Now so very slowly at what has seemed like the pace of a snail going through molasses - please don’t even think of doing this to a snail - things have been opening up in the world at large again, and we must decide what we want to bring back into our lives. I love this piece of a poem by the late Mary Oliver, “ Tell me, what is it you plan to do with your one wild and precious life?” Really, I want to know. Are you going to go back to the way things were before? Is it possible? Do you want to? I like to think of the past few years as an “elimination diet” of sorts of the “things we do.” As we start reintroducing certain things back into our lives - places, activities, people, etc. - we have the opportunity to consider how we feel again with those things inhabiting our space. We might find that like some foods, they are terrible for us regardless of how much we’d become attached to them before. On the contrary, other things can and do nourish us to our core.
One of the things that I’ve been compulsively doing more of since spring has come around is just moving my body. Moving more has always made me feel better, i.e. happier and more energetic as a whole, and lucky for me, decreasing the time which we spend stationary has actually been shown to increase our lifespan and improve our health. For me, this looks much of the time like yoga and handstands both of which require some amount of conscious effort from me. This takes me out of my usual thinking mode - “What am I even doing with my life?”, “What’s for dinner anyway?”, “Am I out of soap?” - into an observing and feeling mode - “Woops, my shoulders are tense, I should pull them down the back”, “I’m starting to feel wobbly - posterior pelvic tilt and lower core activation!”
If you’re not familiar with the last 2 concepts, you might want to watch our Foundations of Exercise video of the month which highlights lower core activation.
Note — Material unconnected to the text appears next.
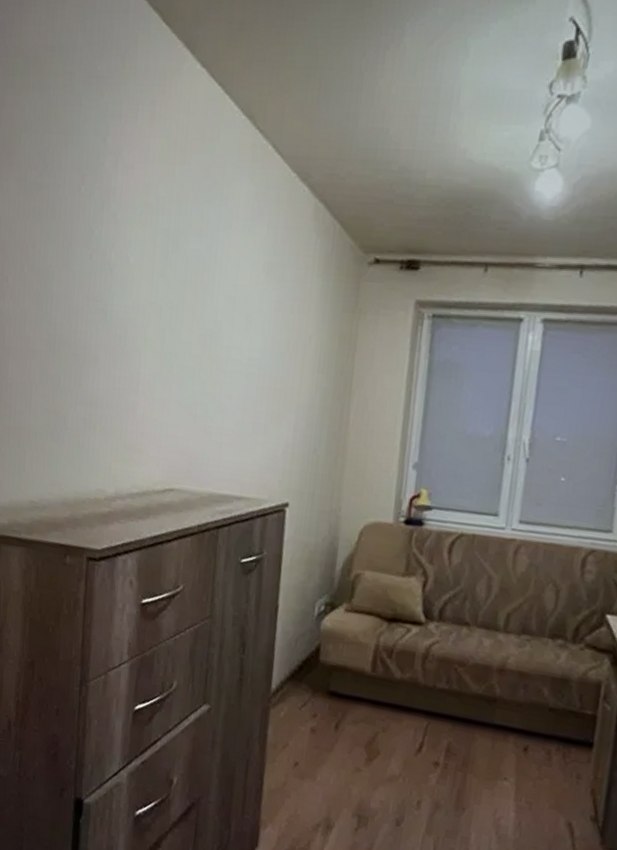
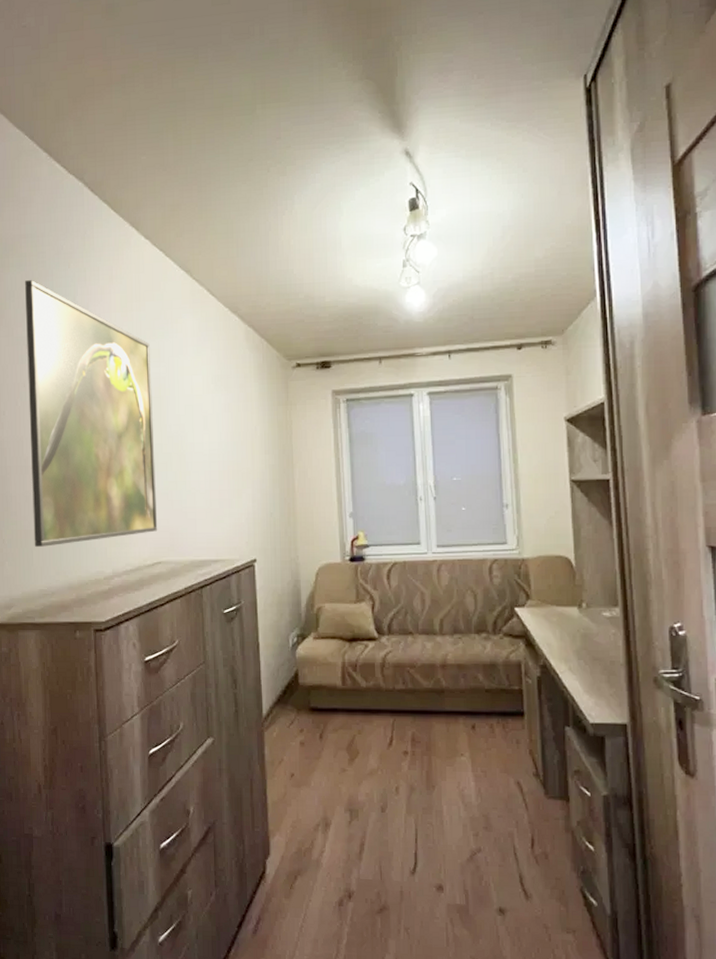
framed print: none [28,109,191,452] -> present [24,280,158,548]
First of all, it will help you exercise more effectively, and even if it doesn’t give you that 6-pack (don’t get me wrong, it might, but that’s not the point), it will help you maintain better posture and get stronger. Secondly, if, like me, you tend to live in your mind, it will help you focus on the sensations in your body and bring you into the reality of what is happening now, not the past - “Why the heck did I do that stupid thing?”- nor the future - “But what if I fail?” Also, as thinking is not the same as feeling, those of us who think a lot can sometimes become disconnected from our emotions, and because emotions are felt in the body, getting to know the sensations of your physical body can help you access your emotions. Which helps you make better choices for yourself, like what it is you plan to do with your one wild and precious life.
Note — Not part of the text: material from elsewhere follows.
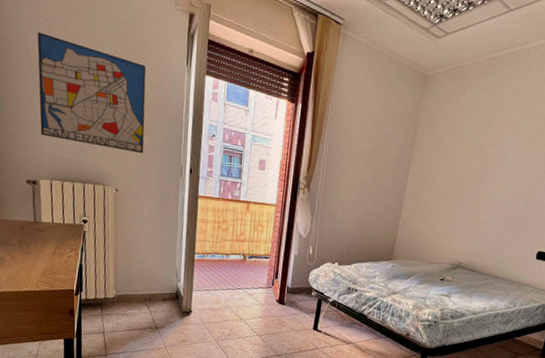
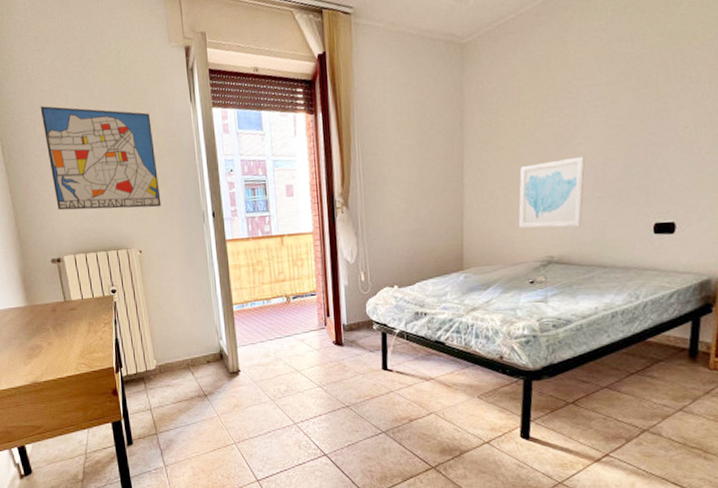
wall art: none [440,186,499,243] -> present [518,156,585,229]

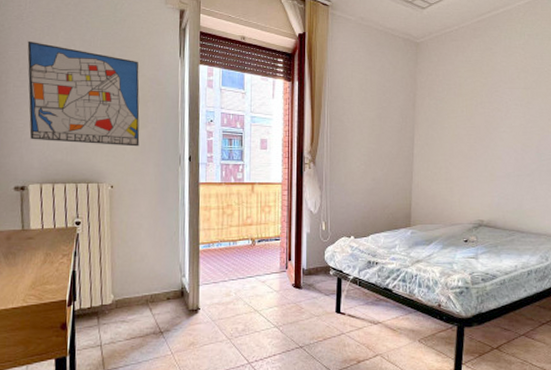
wall art: present [518,156,585,229] -> none [456,141,508,198]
At the present moment, with the allure of spring upon us, the possibilities of what we can do and might do abound. As in spring cleaning, we actually get to decide what to throw out like things that have served as mere distractions and things that we find we can no longer tolerate, and keep as well as welcome in those things that truly nourish us. Why water plants that have long passed their expiration and have no hope of revival when there are seedlings all around? That, my friends, in this new world is a beautiful hope to wake up to.